Questions to answer:
1) List the usernames of everyone other than Bray who posted in the forum thread below.
2) In the forum thread below, turn the paragraph that begins "His name is Beau" into a short bulleted list that keeps its main facts.

Source passage:

# My little man



## Bray (Apr 17, 2013)

I just wanted to share my boy with you all


----------



## lisa0307 (Aug 25, 2009)

What a handsome dude...great pic hun thanks for sharing x


----------



## monkeymummy32 (May 22, 2012)

What a gorgeous boy! 
Where abouts in Wiltshire are you? I'm in Swindon!


----------



## spid (Nov 4, 2008)

Woohoo - go the Wiltshire posse!


----------



## ellsbells0123 (Oct 4, 2011)

He really is handsome


----------



## Bray (Apr 17, 2013)

monkeymummy32 said:


> What a gorgeous boy!
> Where abouts in Wiltshire are you? I'm in Swindon!


Thank you  I'm in Melksham


----------



## suzy93074 (Sep 3, 2008)

Gorgeous boy  xx


----------



## colliemerles (Nov 2, 2007)

handsome fella, whats his name and how old is he.


----------



## Bray (Apr 17, 2013)

colliemerles said:


> handsome fella, whats his name and how old is he.


His name is Beau and hes 6. 
He's very soppy and loves cuddles and kisses, sleeping, playing with his feather toy and trying to eat my OH's hair.


----------



## moggiemum (Mar 28, 2013)

he looks like a cute cartoon charater in that pic


----------



## Bray (Apr 17, 2013)

moggiemum said:


> he looks like a cute cartoon charater in that pic


 He does sometimes get called Puss in Boots because of his big green eyes


----------

Extracted material:

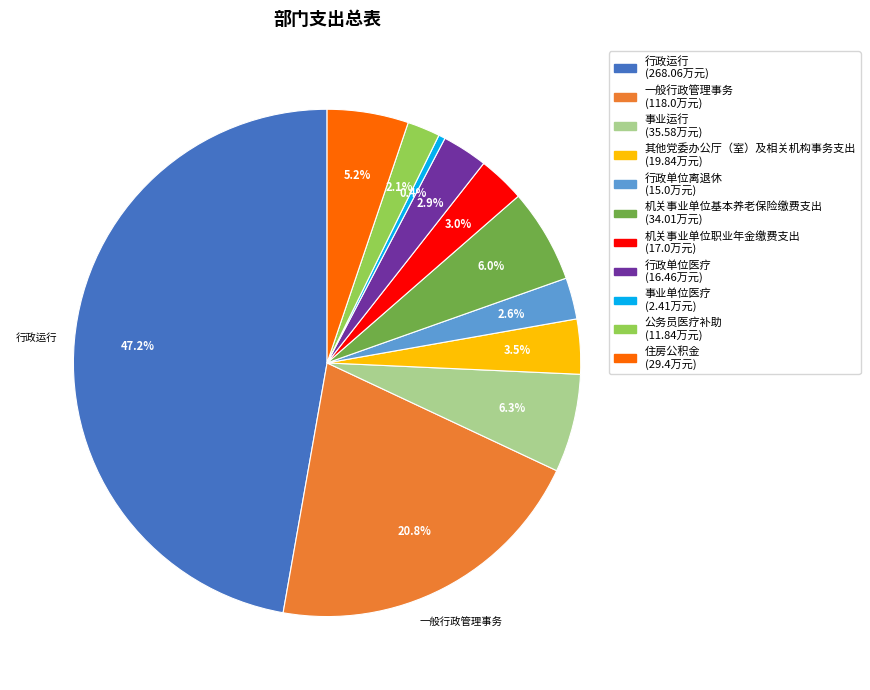

Does any single category account for the majority?

No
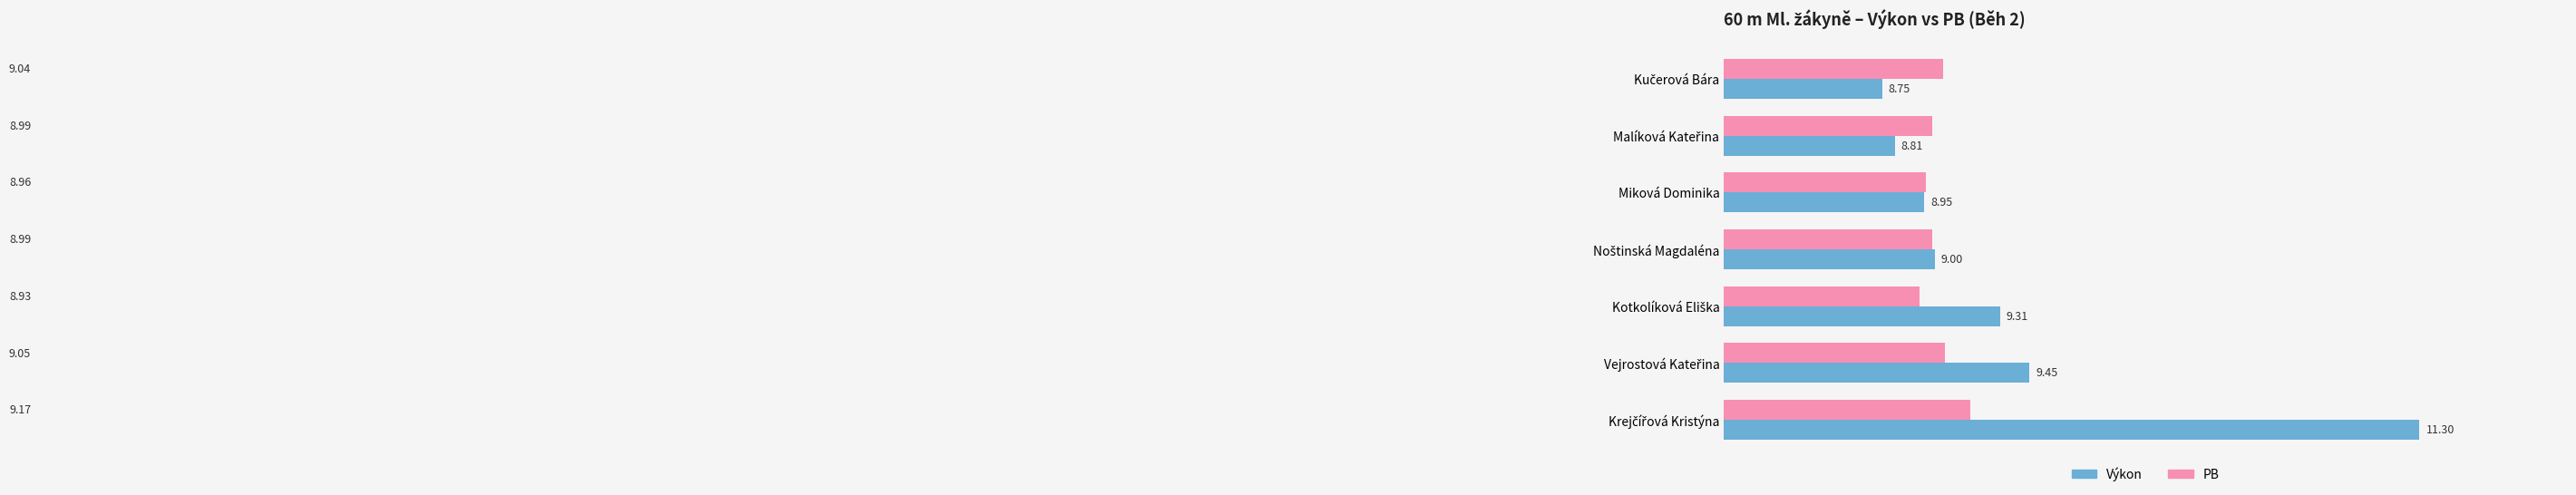

What is the difference between the second highest and minimum values in the PB series?

0.1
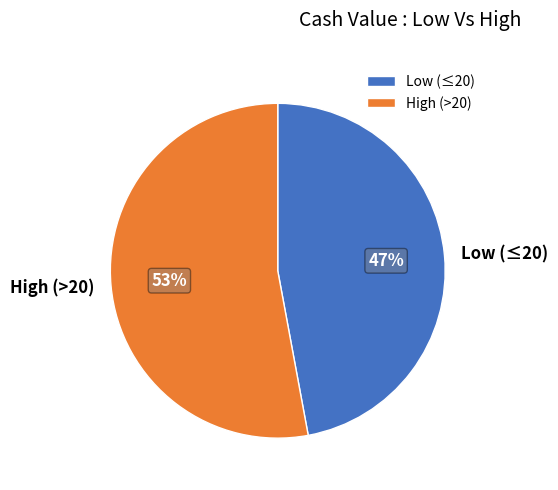

Count the number of slices in the pie.

2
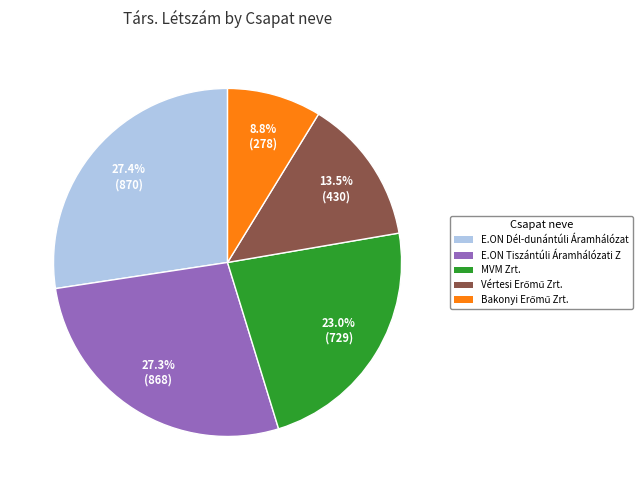

What percentage do E.ON Dél-dunántúli Áramhálózat and E.ON Tiszántúli Áramhálózati Z together represent?

54.7%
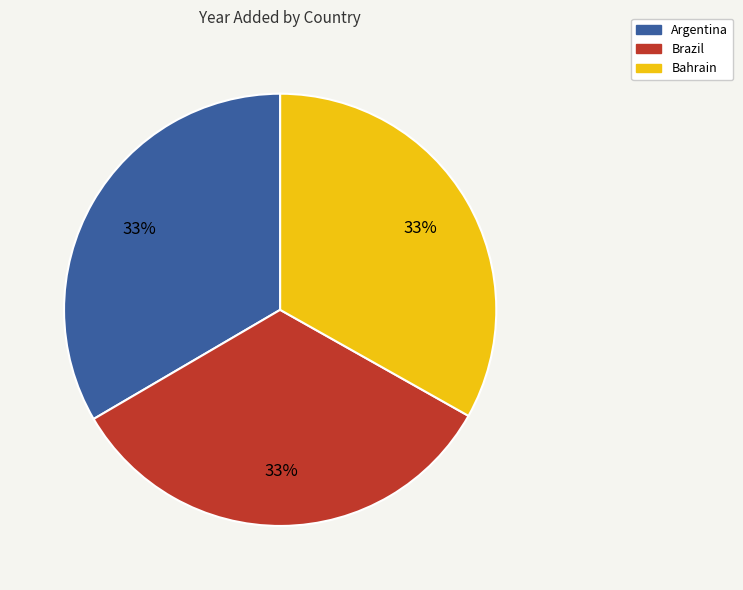

Is there any slice that represents more than half of the pie?

No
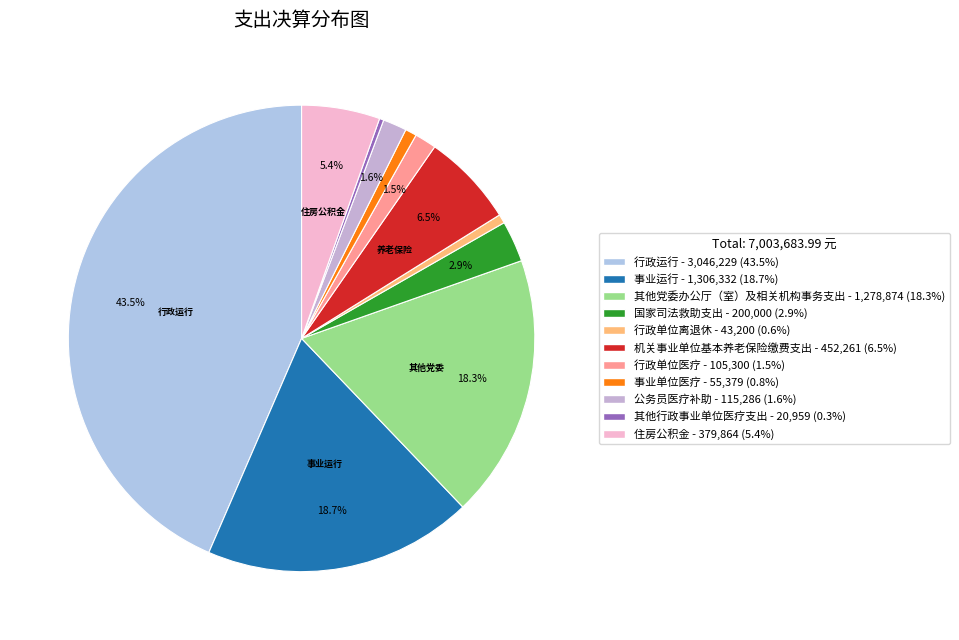

Count the number of slices in the pie.

11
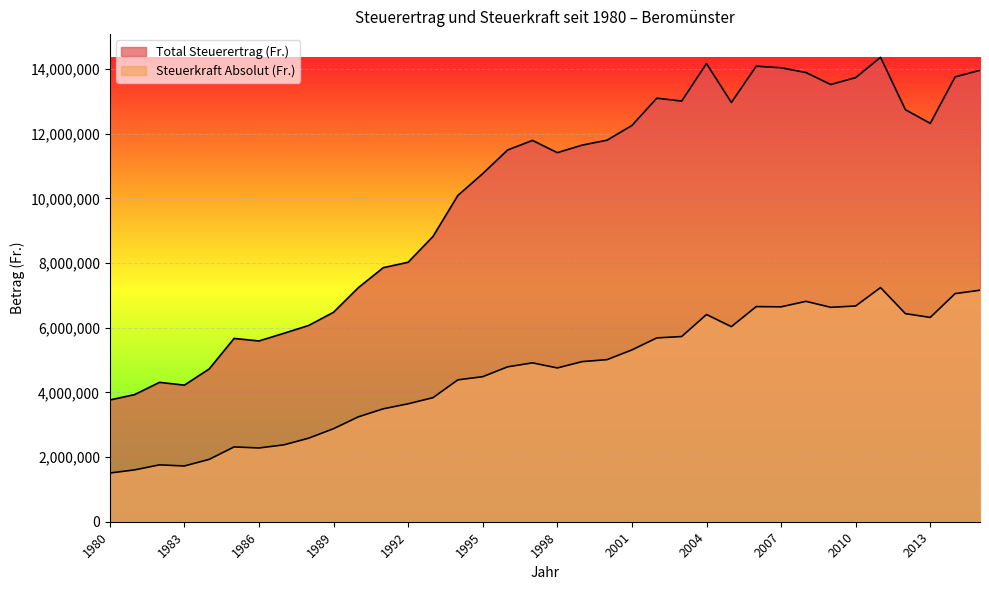

Rank the categories by Steuerkraft Absolut (Fr.) value from highest to lowest.

2011, 2015, 2014, 2008, 2010, 2006, 2007, 2009, 2012, 2004, 2013, 2005, 2003, 2002, 2001, 2000, 1999, 1997, 1996, 1998, 1995, 1994, 1993, 1992, 1991, 1990, 1989, 1988, 1987, 1985, 1986, 1984, 1982, 1983, 1981, 1980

Set of answers:
1) lisa0307, monkeymummy32, spid, ellsbells0123, suzy93074, colliemerles, moggiemum

2)
- Name: Beau
- Age: 6
- Temperament: very soppy
- Loves: cuddles and kisses, sleeping, playing with his feather toy, and trying to eat the OH's hair